-- PASSAGE TO READ follows --

Sakara music is rooted in broader Yoruba musical traditions that emphasize layered rhythms, oral poetry, and communal meaning. Sakara music, because of its uniqueness, has had a significant influence on many other genres in Nigeria. Some include juju and some forms of Nigerian hip-hop. Its rhythmic foundation is centered on the sakara drum, a shallow frame drum that sets a slow to mid-tempo pulse, often accompanied by supporting percussion such as agogo (double bells) or shekere, as well as melodic instruments like the goje. Sakara music is characterized by a slow to mid-tempo rhythmic structure, dominated by the sakara drum and supported by traditional string instruments such as the goje.

-- PASSAGE TO READ concluded --
-- DATA EXTRACTS follows --

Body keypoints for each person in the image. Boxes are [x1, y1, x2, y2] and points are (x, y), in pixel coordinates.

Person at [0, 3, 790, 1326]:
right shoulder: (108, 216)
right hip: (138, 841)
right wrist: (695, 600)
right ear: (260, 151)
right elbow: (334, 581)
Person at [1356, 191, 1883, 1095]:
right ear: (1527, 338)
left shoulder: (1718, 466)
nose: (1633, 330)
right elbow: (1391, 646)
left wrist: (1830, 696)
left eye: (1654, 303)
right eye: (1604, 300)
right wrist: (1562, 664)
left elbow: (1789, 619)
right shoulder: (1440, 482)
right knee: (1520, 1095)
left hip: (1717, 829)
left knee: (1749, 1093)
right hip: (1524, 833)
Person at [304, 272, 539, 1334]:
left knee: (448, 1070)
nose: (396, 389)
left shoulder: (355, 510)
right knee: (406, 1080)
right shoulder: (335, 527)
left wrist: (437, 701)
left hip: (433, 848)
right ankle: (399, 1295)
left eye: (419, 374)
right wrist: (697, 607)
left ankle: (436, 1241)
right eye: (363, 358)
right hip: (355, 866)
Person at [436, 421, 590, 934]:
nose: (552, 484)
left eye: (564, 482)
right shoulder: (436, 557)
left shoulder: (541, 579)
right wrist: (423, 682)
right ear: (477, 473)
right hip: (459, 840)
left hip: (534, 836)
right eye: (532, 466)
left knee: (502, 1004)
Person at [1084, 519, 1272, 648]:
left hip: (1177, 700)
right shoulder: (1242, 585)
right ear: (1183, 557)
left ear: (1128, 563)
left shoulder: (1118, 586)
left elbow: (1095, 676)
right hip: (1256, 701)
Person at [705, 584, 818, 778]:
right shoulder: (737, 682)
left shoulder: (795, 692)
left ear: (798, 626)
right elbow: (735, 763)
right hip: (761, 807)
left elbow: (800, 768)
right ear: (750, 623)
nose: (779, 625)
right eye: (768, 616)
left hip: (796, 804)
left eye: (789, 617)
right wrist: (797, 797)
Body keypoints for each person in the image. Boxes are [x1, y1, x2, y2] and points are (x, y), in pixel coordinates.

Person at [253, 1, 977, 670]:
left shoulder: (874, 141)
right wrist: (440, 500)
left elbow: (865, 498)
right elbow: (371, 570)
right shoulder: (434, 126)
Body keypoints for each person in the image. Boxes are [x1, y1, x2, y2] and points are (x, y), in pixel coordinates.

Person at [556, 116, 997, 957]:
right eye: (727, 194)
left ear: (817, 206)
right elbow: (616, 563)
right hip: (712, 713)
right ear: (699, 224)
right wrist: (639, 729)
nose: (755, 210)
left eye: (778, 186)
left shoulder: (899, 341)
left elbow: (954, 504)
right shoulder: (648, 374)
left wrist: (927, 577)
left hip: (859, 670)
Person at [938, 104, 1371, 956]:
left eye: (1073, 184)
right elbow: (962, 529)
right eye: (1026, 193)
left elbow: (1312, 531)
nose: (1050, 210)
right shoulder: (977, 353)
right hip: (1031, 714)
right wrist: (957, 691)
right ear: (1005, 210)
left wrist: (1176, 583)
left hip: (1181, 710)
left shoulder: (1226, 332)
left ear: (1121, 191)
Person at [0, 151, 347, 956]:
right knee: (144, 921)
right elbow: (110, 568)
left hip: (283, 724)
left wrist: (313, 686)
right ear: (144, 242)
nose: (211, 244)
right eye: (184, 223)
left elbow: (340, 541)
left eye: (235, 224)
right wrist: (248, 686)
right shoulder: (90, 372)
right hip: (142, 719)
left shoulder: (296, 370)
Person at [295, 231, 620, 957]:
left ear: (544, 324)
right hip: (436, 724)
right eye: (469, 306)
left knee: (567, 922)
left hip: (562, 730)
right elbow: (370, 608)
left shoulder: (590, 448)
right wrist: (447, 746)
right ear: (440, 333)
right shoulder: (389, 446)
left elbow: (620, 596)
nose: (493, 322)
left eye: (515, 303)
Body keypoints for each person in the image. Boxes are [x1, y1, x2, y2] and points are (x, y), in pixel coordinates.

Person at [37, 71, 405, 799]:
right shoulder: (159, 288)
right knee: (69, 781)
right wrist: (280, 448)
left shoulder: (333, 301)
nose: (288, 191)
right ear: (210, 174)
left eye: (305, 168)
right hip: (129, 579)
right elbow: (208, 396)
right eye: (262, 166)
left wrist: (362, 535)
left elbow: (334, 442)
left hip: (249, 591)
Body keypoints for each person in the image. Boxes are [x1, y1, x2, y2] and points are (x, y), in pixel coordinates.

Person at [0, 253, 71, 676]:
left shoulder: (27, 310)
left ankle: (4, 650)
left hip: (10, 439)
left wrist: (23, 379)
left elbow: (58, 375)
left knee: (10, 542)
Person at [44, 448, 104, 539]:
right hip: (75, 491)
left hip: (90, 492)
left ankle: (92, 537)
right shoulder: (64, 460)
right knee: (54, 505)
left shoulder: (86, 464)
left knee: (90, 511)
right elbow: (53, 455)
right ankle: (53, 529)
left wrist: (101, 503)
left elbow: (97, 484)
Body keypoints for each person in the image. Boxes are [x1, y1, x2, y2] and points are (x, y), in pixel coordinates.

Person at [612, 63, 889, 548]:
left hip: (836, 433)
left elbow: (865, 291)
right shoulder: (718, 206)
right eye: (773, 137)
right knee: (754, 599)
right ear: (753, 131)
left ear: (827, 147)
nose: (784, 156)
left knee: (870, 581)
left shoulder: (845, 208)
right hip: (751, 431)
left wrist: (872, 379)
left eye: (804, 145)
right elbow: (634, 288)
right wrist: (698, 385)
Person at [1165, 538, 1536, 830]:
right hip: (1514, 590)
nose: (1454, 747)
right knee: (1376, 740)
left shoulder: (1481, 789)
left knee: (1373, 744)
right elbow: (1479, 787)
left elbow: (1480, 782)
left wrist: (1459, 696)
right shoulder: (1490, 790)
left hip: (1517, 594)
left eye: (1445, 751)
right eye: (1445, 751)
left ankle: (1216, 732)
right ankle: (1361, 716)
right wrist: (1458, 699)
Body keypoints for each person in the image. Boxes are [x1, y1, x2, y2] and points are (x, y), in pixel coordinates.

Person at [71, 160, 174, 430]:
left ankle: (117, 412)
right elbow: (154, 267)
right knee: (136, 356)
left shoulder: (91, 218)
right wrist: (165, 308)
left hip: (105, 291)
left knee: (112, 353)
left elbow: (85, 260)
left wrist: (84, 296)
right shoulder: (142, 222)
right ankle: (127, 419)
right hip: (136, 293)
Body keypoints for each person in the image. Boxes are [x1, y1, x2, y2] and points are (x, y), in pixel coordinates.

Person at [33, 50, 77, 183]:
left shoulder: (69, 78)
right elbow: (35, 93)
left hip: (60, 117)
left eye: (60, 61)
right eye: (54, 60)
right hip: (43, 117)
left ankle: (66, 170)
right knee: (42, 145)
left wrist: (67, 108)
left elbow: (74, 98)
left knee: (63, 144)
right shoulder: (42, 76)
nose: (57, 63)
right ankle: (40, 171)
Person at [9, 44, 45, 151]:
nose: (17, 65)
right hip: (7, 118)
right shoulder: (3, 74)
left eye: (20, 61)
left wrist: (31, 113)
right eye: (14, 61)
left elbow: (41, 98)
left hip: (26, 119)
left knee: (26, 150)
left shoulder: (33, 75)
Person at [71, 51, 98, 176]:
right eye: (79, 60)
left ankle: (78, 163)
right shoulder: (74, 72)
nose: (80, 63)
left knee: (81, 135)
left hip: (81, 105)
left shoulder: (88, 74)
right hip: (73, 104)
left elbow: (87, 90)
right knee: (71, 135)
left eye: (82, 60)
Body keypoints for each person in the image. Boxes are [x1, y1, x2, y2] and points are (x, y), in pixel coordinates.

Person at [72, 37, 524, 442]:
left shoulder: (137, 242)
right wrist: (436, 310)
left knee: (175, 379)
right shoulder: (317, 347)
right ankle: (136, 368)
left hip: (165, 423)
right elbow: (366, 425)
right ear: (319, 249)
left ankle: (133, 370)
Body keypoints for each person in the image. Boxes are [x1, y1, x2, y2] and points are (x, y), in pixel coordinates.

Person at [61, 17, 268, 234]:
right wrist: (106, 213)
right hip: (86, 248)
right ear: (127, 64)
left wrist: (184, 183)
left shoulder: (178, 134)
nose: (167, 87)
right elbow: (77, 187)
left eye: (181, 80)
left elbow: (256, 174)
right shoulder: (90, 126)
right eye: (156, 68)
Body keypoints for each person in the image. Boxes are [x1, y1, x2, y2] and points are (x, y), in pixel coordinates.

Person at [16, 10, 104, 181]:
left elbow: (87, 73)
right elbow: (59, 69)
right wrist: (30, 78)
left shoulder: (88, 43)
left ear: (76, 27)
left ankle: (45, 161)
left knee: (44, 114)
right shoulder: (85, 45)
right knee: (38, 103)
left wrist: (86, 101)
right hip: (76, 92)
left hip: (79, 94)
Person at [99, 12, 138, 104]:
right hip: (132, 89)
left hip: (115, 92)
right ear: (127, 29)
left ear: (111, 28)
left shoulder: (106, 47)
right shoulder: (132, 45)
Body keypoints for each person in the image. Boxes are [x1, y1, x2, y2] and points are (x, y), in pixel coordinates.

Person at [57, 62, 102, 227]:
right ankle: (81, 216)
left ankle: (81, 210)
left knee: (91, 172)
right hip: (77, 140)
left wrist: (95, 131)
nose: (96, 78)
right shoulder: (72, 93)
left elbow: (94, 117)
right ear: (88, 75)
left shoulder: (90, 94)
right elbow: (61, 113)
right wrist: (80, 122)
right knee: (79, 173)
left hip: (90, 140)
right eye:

-- DATA EXTRACTS concluded --

TASK PROMPT:
Carry on the passage about Sakara music, starting after its last sentence. The rows have nothing to do with the passage about Sakara music.

ANSWER SECTION:
Vocals are typically melodic, which draws influence from Islamic chant traditions and trans-Saharan musical aesthetics. Most of the time, Sakara songs lyrically often take the form of oriki (praise poetry), mental reflections, moral instruction, and social observation. Sakara performances, also known for containing some influence from Yoruba dances, are usually very reflective, emotionally restrained, and emphasize wisdom and dignity rather than dance-driven cheerfulness. Many of the Yoruba dances are connected to religious practices; for example, many pay homage to the deities (Orisha) and connect with the spiritual realm. Overall, Sakara music emphasizes deep reflection, cultural continuity, and moral authority rather than just dance, which distinguishes it from the more rhythmically intense Yoruba genres.

== Cultural significance ==
The influence that Sakara music has had historically within the Yoruba society has functioned as a medium for praise, moral authority, and social memory. The music and the performances that come with it have become more common at weddings, religious gatherings, and even funerals! But this is particularly seen within Muslim Yoruba communities, where the genre's style and tonal aspect align with Islamic culture.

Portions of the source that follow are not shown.